How do you find resolution?

By now you might have heard that healthy couples argue. Arguments do not mean that a relationship is failing but can in fact be something that brings couples together. How does an argument actually bring two people together? Isn’t conflict normally a bad thing? That depends on how it is handled and in your experience with conflict. Conflict represents interests, thoughts, values and opinions that seem to not align. Considering that no two people are exactly the same, then it can be expected that most people will experience conflict at some point with a loved one.


Conflict often represents an opportunity to learn more about each other and to find compromises in which both of you can feel heard or seen in your dynamic together. However, when fights become emotionally elevated and a little nasty, that same conflict can leave scars. Even more when the conflict has been avoided, discussions have not seen their end and resolution has never been found, resentment creeps in. You can think of resentment as those loose negative thoughts you have about your partner in the dark corners of your mind. About how they “never make space for you”, “care more about their silly little image than they do about actually showing up for you” or you wish they would “just stop pretending everything is fine when clearly it isn’t”.


So, what is resolution and how does one find it?

Resolution is not one formula or singular action you can take. It depends on the nature of your discussion and what you are looking for from the conversation. Resolution is more heavily dependent on what you need to feel settled than it does on some prescribed notion of making amends. Finding resolution in an argument actually requires that you also have a sense of what it is that you are looking for from the argument. As always this comes back to my favourite topic of self-awareness. You have to acknowledge the emotional experience you are having and also identify what it is that would make you feel more centred.


For example, if your partner made a shitty comment about your appearance that really hurt, resolution would be focused on acknowledgement and probably an expression of remorse at causing you pain.
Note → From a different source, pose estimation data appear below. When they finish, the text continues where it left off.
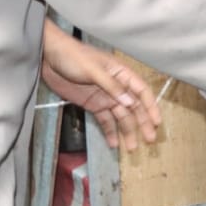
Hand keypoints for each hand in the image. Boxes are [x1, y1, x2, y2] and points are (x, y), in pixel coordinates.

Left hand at [41, 24, 161, 151]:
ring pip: (121, 116)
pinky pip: (105, 120)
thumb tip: (131, 103)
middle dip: (143, 123)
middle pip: (134, 107)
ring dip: (127, 131)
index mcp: (121, 73)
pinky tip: (113, 144)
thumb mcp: (93, 70)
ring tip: (131, 148)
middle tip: (149, 139)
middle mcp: (116, 87)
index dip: (151, 106)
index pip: (141, 91)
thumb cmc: (73, 57)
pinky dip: (110, 132)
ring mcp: (104, 97)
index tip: (156, 122)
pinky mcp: (92, 105)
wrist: (49, 58)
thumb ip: (112, 86)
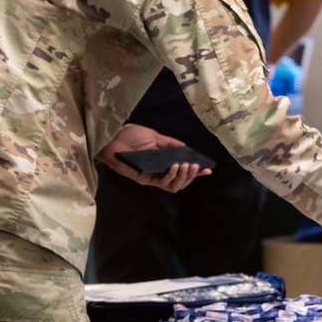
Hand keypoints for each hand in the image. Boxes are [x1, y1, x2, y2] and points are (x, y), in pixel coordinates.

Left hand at [96, 124, 211, 192]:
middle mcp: (159, 170)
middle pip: (180, 181)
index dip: (195, 172)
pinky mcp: (145, 179)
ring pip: (173, 186)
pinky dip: (171, 176)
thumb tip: (186, 148)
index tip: (208, 170)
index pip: (182, 169)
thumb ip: (170, 144)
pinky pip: (162, 183)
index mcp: (163, 161)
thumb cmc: (130, 136)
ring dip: (183, 177)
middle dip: (191, 175)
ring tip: (187, 167)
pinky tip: (175, 167)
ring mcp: (152, 176)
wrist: (113, 138)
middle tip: (196, 166)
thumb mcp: (154, 137)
However, if your partner was negligent and destroyed something very dear to you, resolution might actually require restitution or some token or gesture that equalizes the experience. Further still, if you believe your partner is a social butterfly filling your every weekend with activities you find draining and you raise this to them, resolution would be focused on seeking a compromise. A compromise that is focused on honouring what each of you values most and finding creative ways to offer that to each other.


You can see that resolution may vary from a simple acknowledgement to the complexity of honouring each other’s values and personalities.

 

How do you know when resolution has been reached?
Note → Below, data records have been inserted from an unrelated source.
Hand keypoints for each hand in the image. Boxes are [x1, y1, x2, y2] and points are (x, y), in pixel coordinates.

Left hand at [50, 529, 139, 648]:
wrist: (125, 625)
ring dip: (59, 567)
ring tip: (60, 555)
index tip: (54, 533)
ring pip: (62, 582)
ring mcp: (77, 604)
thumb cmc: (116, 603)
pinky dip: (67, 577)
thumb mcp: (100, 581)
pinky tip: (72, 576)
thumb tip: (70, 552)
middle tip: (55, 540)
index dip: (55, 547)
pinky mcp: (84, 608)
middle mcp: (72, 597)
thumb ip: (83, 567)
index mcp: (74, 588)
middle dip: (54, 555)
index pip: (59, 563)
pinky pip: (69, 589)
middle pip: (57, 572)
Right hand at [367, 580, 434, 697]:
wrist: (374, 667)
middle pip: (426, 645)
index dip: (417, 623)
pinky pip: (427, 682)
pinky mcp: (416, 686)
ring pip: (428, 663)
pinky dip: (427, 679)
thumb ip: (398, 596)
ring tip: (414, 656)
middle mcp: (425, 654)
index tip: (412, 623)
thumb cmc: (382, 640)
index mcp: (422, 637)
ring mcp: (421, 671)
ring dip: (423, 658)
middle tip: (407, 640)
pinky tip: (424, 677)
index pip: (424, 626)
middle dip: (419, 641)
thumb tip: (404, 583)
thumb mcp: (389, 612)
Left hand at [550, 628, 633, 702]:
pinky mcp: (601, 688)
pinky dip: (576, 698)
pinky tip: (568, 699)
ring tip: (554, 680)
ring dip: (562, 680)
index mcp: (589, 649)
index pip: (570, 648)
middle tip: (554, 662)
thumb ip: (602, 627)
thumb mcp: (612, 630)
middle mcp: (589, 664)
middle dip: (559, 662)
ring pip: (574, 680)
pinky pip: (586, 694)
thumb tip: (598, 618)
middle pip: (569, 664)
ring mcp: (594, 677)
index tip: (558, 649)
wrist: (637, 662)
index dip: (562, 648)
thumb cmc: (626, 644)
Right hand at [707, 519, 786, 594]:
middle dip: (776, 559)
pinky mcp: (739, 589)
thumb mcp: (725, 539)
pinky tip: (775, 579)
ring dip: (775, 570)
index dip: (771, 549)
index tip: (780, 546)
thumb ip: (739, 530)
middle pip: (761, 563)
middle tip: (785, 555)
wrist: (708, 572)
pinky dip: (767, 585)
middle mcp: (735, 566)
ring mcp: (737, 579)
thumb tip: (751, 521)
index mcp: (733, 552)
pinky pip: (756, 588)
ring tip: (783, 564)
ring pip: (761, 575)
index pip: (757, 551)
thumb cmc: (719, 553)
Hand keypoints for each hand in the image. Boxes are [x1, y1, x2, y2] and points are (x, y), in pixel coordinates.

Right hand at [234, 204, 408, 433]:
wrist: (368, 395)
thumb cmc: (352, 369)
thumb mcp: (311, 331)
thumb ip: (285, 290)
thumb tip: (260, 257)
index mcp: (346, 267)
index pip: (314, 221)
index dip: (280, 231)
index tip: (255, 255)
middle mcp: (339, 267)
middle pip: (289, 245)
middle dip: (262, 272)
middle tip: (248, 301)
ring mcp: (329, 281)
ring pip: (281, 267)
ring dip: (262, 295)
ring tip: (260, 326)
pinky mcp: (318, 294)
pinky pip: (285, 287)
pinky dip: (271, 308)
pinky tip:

A good indicator is knowing that you have covered everything you needed to cover in the conversation. A poor indicator is your emotional experience. Let me explain. Sometimes after having a long and productive discussion that encompasses recognition and even an action plan, you might still feel frustrated or sad or some other uncomfortable feeling. That does not mean you need to keep talking about it. It can take longer for the uncomfortable feeling to move through you than it does to have the discussion and agree to move on. You may need a little more time, perhaps you need to start focusing on a different task or activity. The key thing to remember is that residual frustration does not necessarily mean the discussion needs to continue.

girl with umbrella walking away

Try taking some time apart first and then ask yourself:

  • Was there something we did not touch on that I still want to hear their thoughts on?
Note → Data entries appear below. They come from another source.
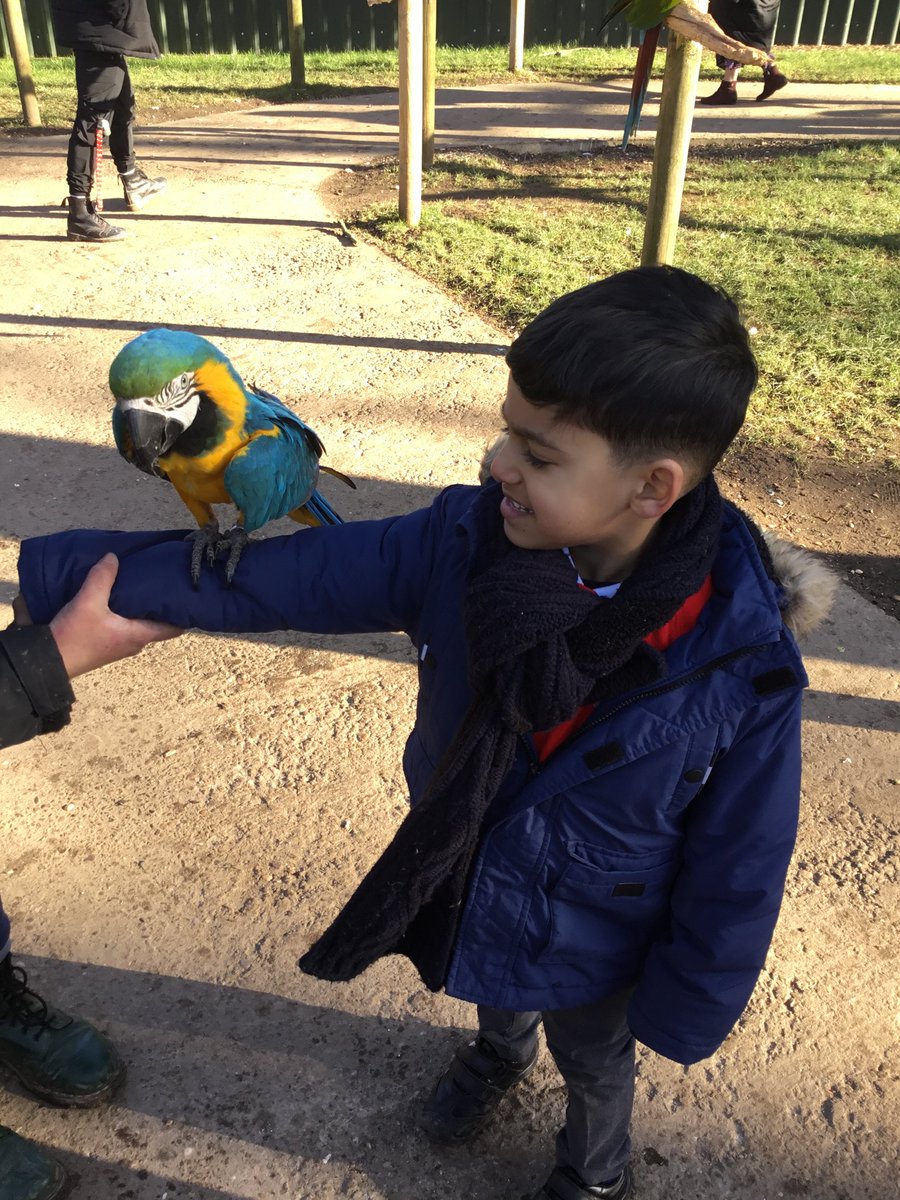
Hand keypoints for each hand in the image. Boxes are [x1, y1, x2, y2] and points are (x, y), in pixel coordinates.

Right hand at [49, 553, 181, 677]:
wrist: (48, 661)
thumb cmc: (73, 636)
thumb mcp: (88, 602)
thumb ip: (102, 578)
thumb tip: (113, 557)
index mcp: (139, 635)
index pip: (174, 628)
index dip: (184, 613)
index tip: (188, 595)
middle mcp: (134, 642)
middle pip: (157, 623)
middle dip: (162, 605)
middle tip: (164, 583)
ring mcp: (120, 645)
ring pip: (140, 623)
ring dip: (142, 608)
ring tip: (142, 585)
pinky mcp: (106, 643)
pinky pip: (125, 625)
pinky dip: (127, 612)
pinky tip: (119, 597)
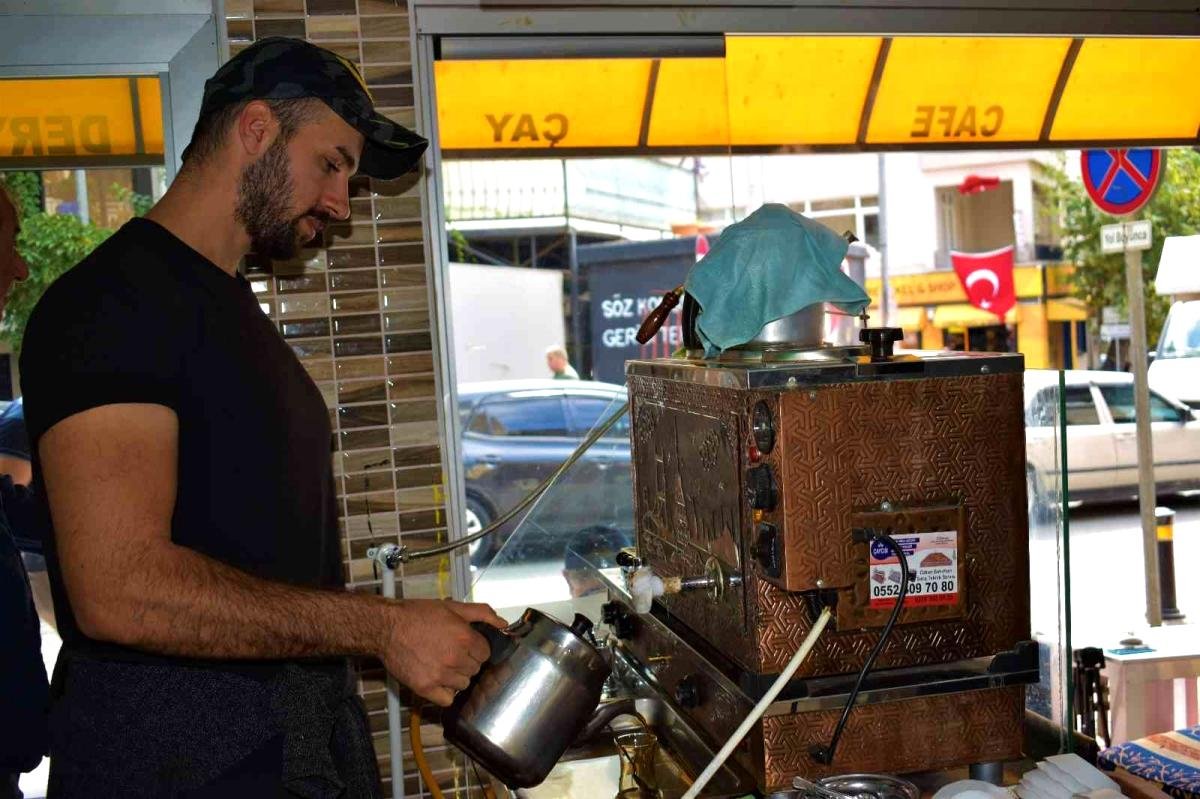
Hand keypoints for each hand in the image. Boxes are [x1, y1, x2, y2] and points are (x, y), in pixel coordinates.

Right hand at [380, 598, 506, 706]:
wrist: (386, 627)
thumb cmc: (418, 615)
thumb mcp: (452, 607)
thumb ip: (482, 613)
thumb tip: (504, 624)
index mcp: (465, 638)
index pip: (485, 653)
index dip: (476, 648)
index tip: (466, 645)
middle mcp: (455, 658)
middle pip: (475, 669)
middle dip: (466, 661)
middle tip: (451, 652)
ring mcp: (440, 675)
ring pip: (463, 684)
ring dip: (456, 677)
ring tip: (441, 664)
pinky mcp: (425, 688)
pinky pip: (447, 700)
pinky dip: (445, 693)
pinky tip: (437, 680)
  • How would bringing this up help us understand each other better in a way we have not already discussed?

  • What is something that I think my partner can say or do that is missing?


Upon reflection you might realize there is something you missed before. That’s ok, find an opportunity to gently raise it. However, if bringing it up again serves no purpose other than to vent, you might need to focus more on emotional processing and components of building trust long-term.

 

Why is resolution important?

Resolution is a critical component of healthy arguments. By its very nature, for conflict to be constructive it would allow you to express yourself, learn something about each other, make amends or find a better way of honouring each other in the relationship. The Zeigarnik Effect establishes that not addressing a task and leaving it unfinished, allows it to linger in your mind longer. This is likely due to the cognitive tension associated with it not being completed, closed out or resolved. In the context of a relationship, leaving discussions unresolved or unaddressed can create an environment where your partner is holding on to the difficult moments. If you belonged to the camp of people that hoped by ignoring it, they would forget it, chances are, it is having the opposite effect.